(AVAILABLE DATA Opens)

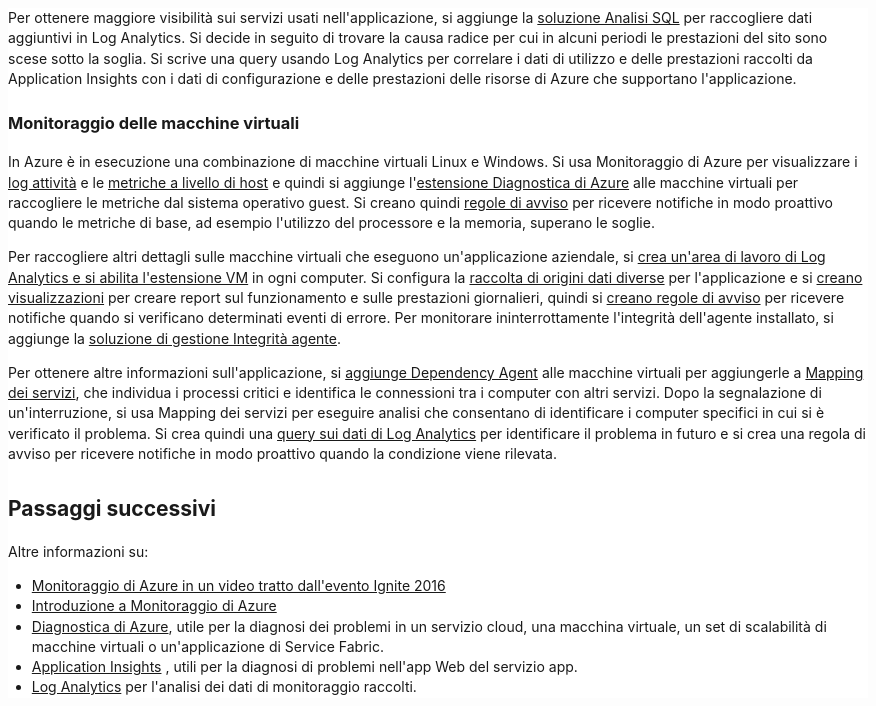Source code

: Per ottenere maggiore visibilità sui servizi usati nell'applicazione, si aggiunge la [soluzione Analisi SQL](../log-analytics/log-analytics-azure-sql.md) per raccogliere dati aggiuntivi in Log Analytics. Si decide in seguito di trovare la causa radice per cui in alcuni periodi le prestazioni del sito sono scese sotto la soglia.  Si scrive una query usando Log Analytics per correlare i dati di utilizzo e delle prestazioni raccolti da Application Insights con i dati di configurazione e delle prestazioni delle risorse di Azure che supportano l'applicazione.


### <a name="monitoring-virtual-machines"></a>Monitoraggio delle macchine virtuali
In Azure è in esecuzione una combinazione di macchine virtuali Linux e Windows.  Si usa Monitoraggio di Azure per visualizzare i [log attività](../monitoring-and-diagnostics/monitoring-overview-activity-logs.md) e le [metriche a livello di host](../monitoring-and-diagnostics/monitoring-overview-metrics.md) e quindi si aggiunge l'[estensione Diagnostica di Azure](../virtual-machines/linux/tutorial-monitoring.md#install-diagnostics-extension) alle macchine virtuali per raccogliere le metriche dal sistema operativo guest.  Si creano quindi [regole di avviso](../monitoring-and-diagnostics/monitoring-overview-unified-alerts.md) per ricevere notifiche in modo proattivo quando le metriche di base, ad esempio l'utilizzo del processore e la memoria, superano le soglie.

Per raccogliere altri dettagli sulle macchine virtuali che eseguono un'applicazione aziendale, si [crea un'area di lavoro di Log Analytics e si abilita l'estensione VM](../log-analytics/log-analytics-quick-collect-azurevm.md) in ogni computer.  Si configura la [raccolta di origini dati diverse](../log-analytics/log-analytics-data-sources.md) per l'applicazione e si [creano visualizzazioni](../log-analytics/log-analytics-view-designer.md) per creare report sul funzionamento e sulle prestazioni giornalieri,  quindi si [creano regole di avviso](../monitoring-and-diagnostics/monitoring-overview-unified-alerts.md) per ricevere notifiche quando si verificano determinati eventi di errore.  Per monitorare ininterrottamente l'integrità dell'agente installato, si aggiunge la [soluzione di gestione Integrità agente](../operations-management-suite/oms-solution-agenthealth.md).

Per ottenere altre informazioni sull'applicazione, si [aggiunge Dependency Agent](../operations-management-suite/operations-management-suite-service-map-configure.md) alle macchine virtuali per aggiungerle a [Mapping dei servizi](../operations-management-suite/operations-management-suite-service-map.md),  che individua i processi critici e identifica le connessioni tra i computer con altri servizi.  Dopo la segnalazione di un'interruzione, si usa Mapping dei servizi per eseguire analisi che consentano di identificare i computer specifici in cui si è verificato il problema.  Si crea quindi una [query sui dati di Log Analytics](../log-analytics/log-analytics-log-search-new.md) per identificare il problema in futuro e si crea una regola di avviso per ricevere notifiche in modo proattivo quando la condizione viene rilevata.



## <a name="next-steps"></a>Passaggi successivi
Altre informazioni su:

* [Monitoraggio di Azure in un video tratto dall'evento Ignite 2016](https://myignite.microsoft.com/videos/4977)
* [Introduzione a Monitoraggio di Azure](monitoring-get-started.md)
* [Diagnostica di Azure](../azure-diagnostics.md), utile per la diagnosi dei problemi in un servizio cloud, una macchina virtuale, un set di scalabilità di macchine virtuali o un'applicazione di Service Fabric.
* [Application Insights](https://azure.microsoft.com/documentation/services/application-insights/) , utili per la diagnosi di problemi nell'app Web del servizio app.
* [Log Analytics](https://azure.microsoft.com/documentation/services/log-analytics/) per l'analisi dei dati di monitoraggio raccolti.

(AVAILABLE DATA Closes)

# EXERCISE INSTRUCTIONS
Show each line from the rows above that contains the string "servizio". Matches must agree in case.

# SOLUTION FOR THIS TASK
* [Diagnostica di Azure](../azure-diagnostics.md), utile per la diagnosi dei problemi in un servizio cloud, una macchina virtuale, un set di scalabilità di macchine virtuali o un'applicazione di Service Fabric.
* [Application Insights](https://azure.microsoft.com/documentation/services/application-insights/) , utili per la diagnosi di problemi nell'app Web del servizio app.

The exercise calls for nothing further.